UEC Nominee for 2023-2025 Term: Jaehoon Yu

Jaehoon Yu
University of Texas

Statement

Dr. Jaehoon Yu is a distinguished professor of physics at the University of Texas at Arlington (UTA) and an elected fellow of American Physical Society. Jaehoon Yu has accomplished a great deal in the fundamental physics research and has been playing many vital roles as a leader in physics and experiments in particle physics worldwide. Over the past three decades, he has amassed ample experience in all aspects of accelerator based experimental particle physics in both high energy colliders and lower energy fixed target experiments. He has recognized new physics opportunities and has been a driving force to promote new areas of physics. He has led R&D, design and prototyping of several advanced detector technologies and led the commissioning of one of the two largest detectors in the world in 2000, as well as design and implementation of the advanced computing grid technology.He also led the construction and commissioning of a particle beamline at Fermi National Accelerator Laboratory (Fermilab) in the U.S. and personally established the beam tune for every particle beam of various species and momenta.

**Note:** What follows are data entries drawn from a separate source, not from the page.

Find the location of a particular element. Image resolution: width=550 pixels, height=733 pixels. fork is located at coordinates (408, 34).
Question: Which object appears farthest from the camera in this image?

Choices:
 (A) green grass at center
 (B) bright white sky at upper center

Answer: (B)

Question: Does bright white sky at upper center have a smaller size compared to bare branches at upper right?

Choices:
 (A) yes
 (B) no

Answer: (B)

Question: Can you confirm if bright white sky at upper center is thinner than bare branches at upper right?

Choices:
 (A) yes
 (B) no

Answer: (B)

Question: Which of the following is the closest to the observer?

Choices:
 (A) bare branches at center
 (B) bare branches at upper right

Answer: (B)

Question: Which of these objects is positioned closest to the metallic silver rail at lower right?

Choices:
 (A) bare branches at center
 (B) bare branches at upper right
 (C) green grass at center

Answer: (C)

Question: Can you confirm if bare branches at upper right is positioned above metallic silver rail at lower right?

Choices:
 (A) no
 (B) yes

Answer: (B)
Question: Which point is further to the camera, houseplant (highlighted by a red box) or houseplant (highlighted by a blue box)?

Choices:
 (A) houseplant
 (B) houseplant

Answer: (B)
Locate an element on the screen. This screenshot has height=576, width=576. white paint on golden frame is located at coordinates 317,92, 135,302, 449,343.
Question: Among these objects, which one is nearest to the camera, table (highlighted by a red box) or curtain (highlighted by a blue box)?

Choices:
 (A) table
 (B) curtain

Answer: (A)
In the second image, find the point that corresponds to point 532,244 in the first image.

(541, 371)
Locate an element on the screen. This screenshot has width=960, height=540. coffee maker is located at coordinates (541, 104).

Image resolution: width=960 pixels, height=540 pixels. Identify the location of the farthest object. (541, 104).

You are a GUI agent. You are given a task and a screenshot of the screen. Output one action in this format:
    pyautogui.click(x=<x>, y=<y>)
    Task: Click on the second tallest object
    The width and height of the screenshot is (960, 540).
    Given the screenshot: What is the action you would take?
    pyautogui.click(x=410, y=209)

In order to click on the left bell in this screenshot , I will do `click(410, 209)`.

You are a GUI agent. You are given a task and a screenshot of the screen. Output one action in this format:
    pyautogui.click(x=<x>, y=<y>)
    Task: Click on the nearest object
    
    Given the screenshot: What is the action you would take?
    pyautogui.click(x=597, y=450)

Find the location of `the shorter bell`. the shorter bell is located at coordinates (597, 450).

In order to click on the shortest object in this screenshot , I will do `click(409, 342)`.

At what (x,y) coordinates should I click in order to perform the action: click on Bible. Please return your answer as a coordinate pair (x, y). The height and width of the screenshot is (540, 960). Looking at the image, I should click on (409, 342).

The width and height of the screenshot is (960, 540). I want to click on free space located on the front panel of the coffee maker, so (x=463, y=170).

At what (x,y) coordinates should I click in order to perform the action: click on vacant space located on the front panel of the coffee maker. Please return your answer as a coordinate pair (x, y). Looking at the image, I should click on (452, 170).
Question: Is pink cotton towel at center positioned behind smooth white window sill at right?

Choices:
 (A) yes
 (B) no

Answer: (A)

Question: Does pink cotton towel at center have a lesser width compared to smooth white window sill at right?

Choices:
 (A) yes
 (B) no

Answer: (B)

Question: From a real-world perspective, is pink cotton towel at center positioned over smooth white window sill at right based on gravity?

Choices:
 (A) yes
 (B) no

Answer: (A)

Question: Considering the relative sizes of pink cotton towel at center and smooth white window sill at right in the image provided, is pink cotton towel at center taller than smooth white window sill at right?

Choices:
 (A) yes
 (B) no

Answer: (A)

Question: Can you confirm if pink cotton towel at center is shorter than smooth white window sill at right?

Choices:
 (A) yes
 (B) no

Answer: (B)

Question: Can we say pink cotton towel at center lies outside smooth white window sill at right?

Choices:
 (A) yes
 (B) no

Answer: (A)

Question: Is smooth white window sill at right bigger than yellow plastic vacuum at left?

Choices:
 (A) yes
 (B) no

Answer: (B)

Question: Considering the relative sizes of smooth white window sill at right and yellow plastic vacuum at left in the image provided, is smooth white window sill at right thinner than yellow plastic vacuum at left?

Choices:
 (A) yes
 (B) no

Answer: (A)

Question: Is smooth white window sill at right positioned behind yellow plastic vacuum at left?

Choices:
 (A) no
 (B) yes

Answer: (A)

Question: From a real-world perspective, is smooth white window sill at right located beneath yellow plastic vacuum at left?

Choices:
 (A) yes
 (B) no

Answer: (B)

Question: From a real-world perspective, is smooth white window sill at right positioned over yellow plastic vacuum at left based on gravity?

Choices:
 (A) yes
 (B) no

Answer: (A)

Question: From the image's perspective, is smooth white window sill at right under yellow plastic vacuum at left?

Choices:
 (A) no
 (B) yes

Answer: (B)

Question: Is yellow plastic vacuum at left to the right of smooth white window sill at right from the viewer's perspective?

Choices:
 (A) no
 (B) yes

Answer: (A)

He used the data for extracting important physics from the experiments he personally contributed to the construction. He has contributed to two of the three arguably most important discoveries in particle physics in the past three decades; the discovery of the top quark, the last of the 12 elementary fermions discovered, in 1995 at the DZero experiment at Fermilab and the God Particle discovery in 2012 at CERN, Geneva, Switzerland. He led a world-wide community for developing new detector technologies for the International Linear Collider (ILC) being contemplated for the near future, at which time introducing the GEM (Gas Electron Multiplier) detector technology to Korea, for which the Korean team is responsible for building. He is actively working on the U.S. national flagship experiment, Deep Underground Neutrino Experiment (DUNE), constructing an important device of the prototype detector, authoring its complicated technical design report and pioneering and leading new areas of physics.

Dr. Yu served in the now-retired Congressman Joe Barton’s Tarrant County Citizen’s Advisory Committee for close to 10 years not because his thoughts are aligned with him but because they most often not. His fundamental idea for these services is that it is essential for scientists to be closely communicating with a large breath of general public to help them understanding science and its impact to everyday lives. He is a strong advocate of the idea that scientists must be playing a central role in determining science policies. He continues to serve as the chair of the science policy forum for the annual US-Korea Conference of KSEA to promote strong collaboration in science policies between US and Korea at the law maker and policy maker level.

I am honored to be nominated to be part of the UEC and hope to be elected and serve the community well.